James Coley

No. 89, 87
- Position: Tight end

Personal information
- Born: April 13, 1967 (age 59) Jacksonville, Florida, U.S.
- Listed height: 6 ft 3 in (1.91 m)
- Listed weight: 270 lb (122 kg)

Career information
- High school: Robert E. Lee (Jacksonville)
- College: Clemson (1985–1988)
- NFL draft: 1989: undrafted

Career history
- Chicago Bears (1989–1990); Indianapolis Colts (1991); Tampa Bay Storm (1994);

Career NFL statistics
- Receptions: 2
- Receiving yards: 20
- Stats at Pro Football Reference

= James Coley (tight end) =

American football player (born 1967)

James Lester Coley (born April 13, 1967) is an American former professional football player who was a tight end for two seasons in the National Football League (NFL) with the Chicago Bears and Indianapolis Colts. He played college football for the Clemson Tigers. He was also a member of the Tampa Bay Storm of the Arena Football League.
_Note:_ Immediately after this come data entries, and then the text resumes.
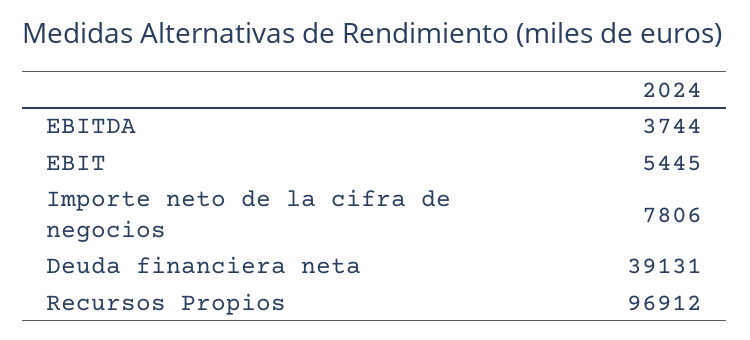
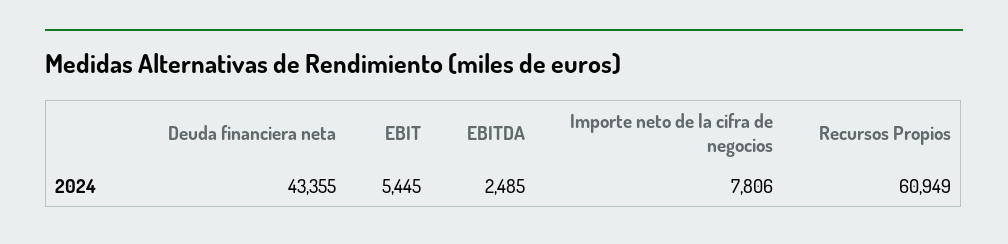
  {
-   "EBITDA": 3744,
+   "EBITDA": 2485,
    "EBIT": 5445,
    "Importe neto de la cifra de negocios": 7806,
-   "Deuda financiera neta": 39131,
+   "Deuda financiera neta": 43355,
-   "Recursos Propios": 96912
+   "Recursos Propios": 60949
  }

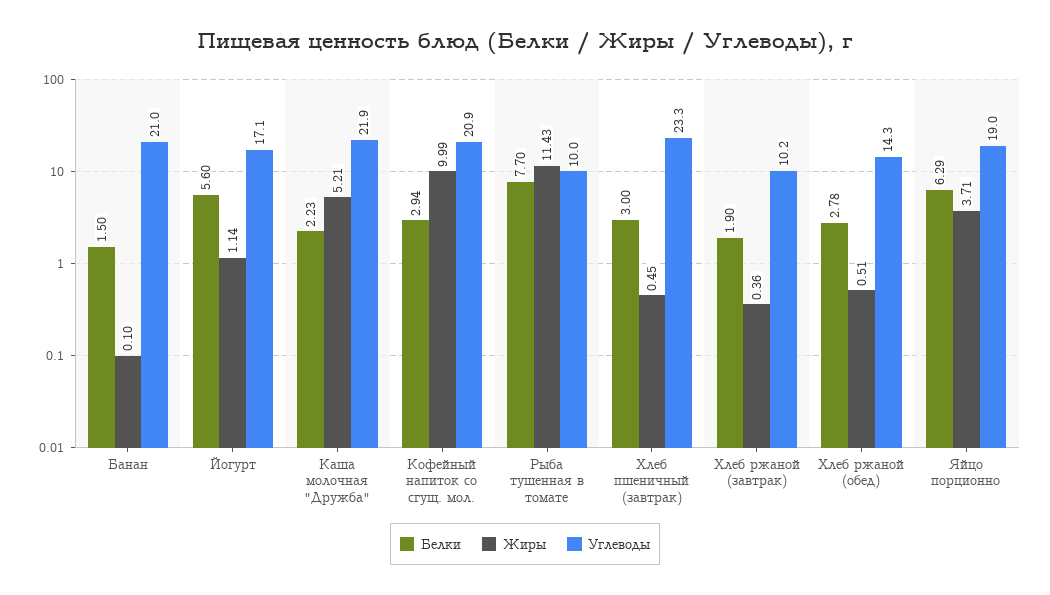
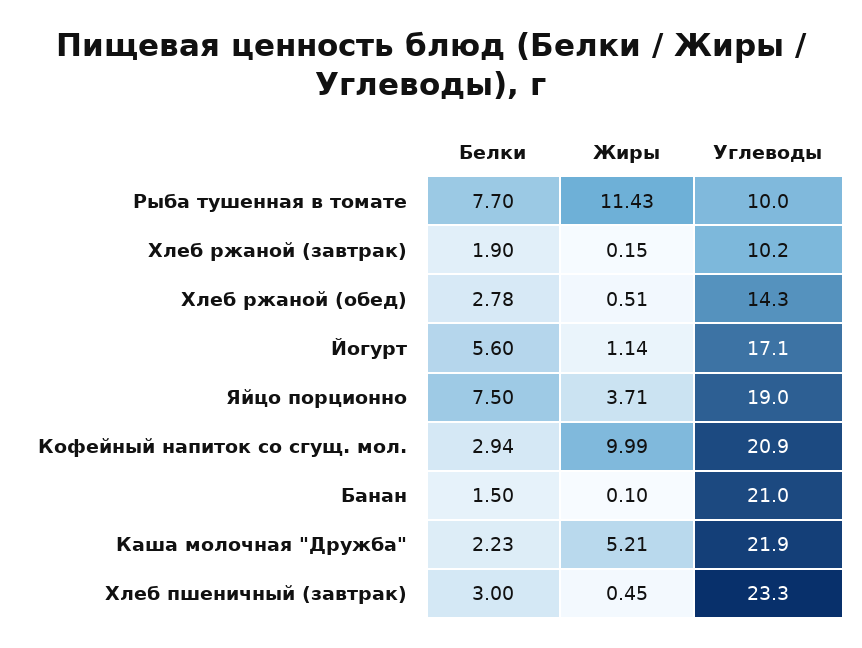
  {
    "Белки": {
      "Банан": 1.5,
      "Йогурт": 5.6,
      "Каша молочная \"Дружба\"": 2.23,
      "Кофейный напиток со сгущ. мол.": 2.94,
      "Рыба тушенная в томате": 7.7,
      "Хлеб пшеничный (завтрак)": 3,
      "Хлеб ржаной (завтрак)": 1.9,
      "Хлеб ржаной (обед)": 2.78,
-     "Яйцо порционно": 6.29
+     "Яйцо порционно": 7.5
    },
    "Жиры": {
      "Банан": 0.1,
      "Йогурт": 1.14,
      "Каша молочная \"Дружба\"": 5.21,
      "Кофейный напиток со сгущ. мол.": 9.99,
      "Рыба тушенная в томате": 11.43,
      "Хлеб пшеничный (завтрак)": 0.45,
-     "Хлеб ржаной (завтрак)": 0.36,
+     "Хлеб ржаной (завтрак)": 0.15,
      "Хлеб ржаной (обед)": 0.51,
      "Яйцо порционно": 3.71
    },
    "Углеводы": {
      "Банан": 21,
      "Йогурт": 17.1,
      "Каша молочная \"Дружба\"": 21.9,
      "Кофейный напиток со сгущ. мол.": 20.9,
      "Рыба тушенная в томате": 10,
      "Хлеб пшеничный (завтрак)": 23.3,
      "Хлеб ржаной (завтрак)": 10.2,
      "Хлеб ржаной (обед)": 14.3,
      "Яйцо порционно": 19
    }
  }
==Early life and college==
James Lester Coley was born on April 13, 1967, in Jacksonville, Florida. He attended Robert E. Lee High School in Jacksonville.

He lettered for the Clemson Tigers from 1985 to 1988. He caught seven passes for 108 yards and one touchdown his junior year in 1987. He recorded six receptions for 86 yards as a senior in 1988.

==Professional career==
After going undrafted in the 1989 NFL draft, Coley was signed by the Chicago Bears on May 4, 1989. He was waived on September 5 and signed to the practice squad the next day, where he spent the remainder of the 1989 season. He became a free agent after the season and re-signed with the Bears on March 15, 1990. Coley played in all 16 games for the Bears during the 1990 season, catching one pass for seven yards. He also appeared in two playoff games that season. He was released by the Bears on August 26, 1991.
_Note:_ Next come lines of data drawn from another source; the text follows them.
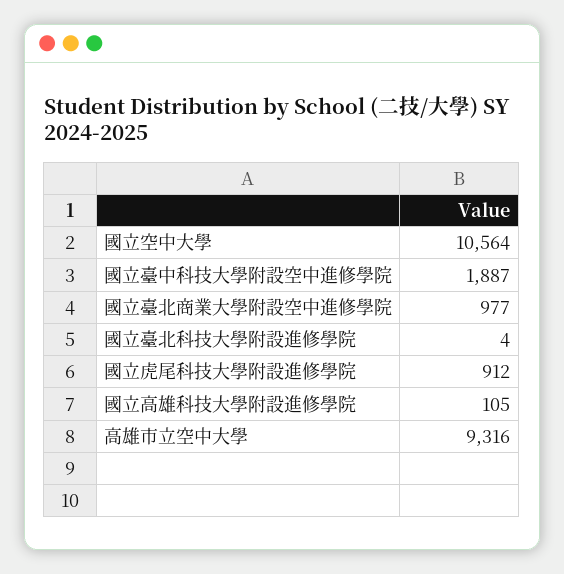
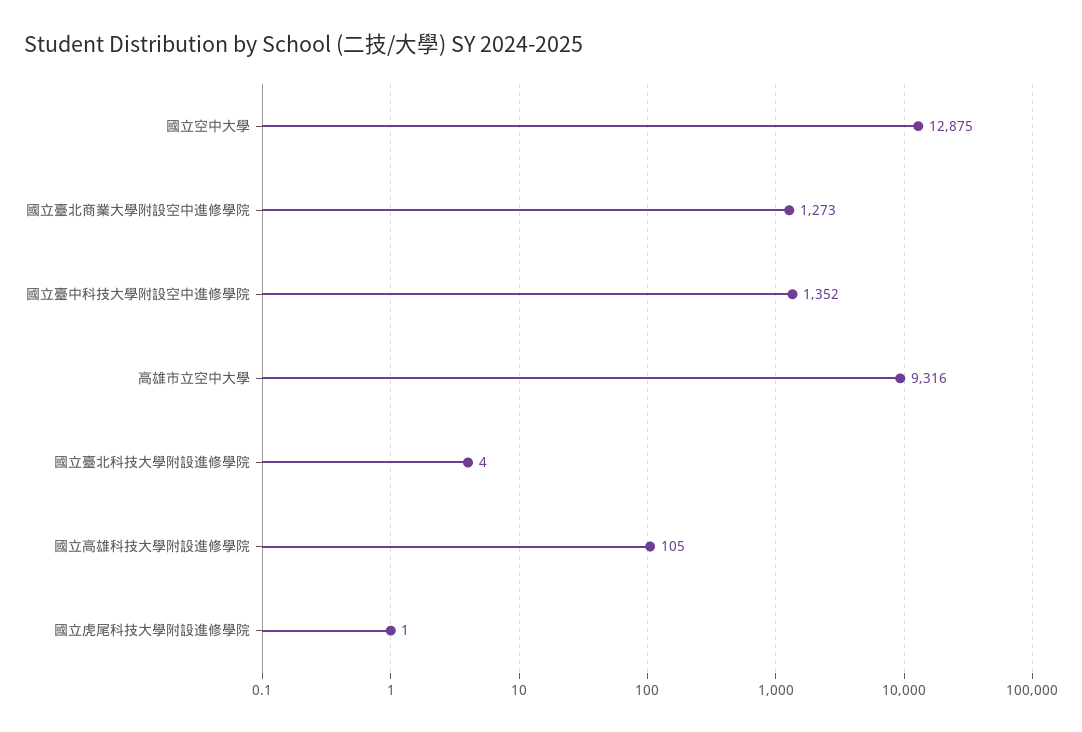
  {
-   "國立空中大學": 10564,
+   "國立空中大學": 12875,
-   "國立臺中科技大學附設空中進修學院": 1887,
+   "國立臺中科技大學附設空中進修學院": 1352,
-   "國立臺北商業大學附設空中進修學院": 977,
+   "國立臺北商業大學附設空中進修學院": 1273,
    "國立臺北科技大學附設進修學院": 4,
-   "國立虎尾科技大學附設進修學院": 912,
+   "國立虎尾科技大學附設進修學院": 1,
    "國立高雄科技大學附設進修學院": 105,
    "高雄市立空中大學": 9316
  }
Coley signed with the Indianapolis Colts on September 18, 1991. He played in seven games, starting four, for the Colts that season and recorded one reception for 13 yards. He was released on November 20, 1991.

Coley played in three games for the Tampa Bay Storm of the Arena Football League in 1994 as an offensive lineman/defensive lineman, totaling four solo tackles and one fumble recovery. He played both offense and defense in the AFL as the league played under ironman rules.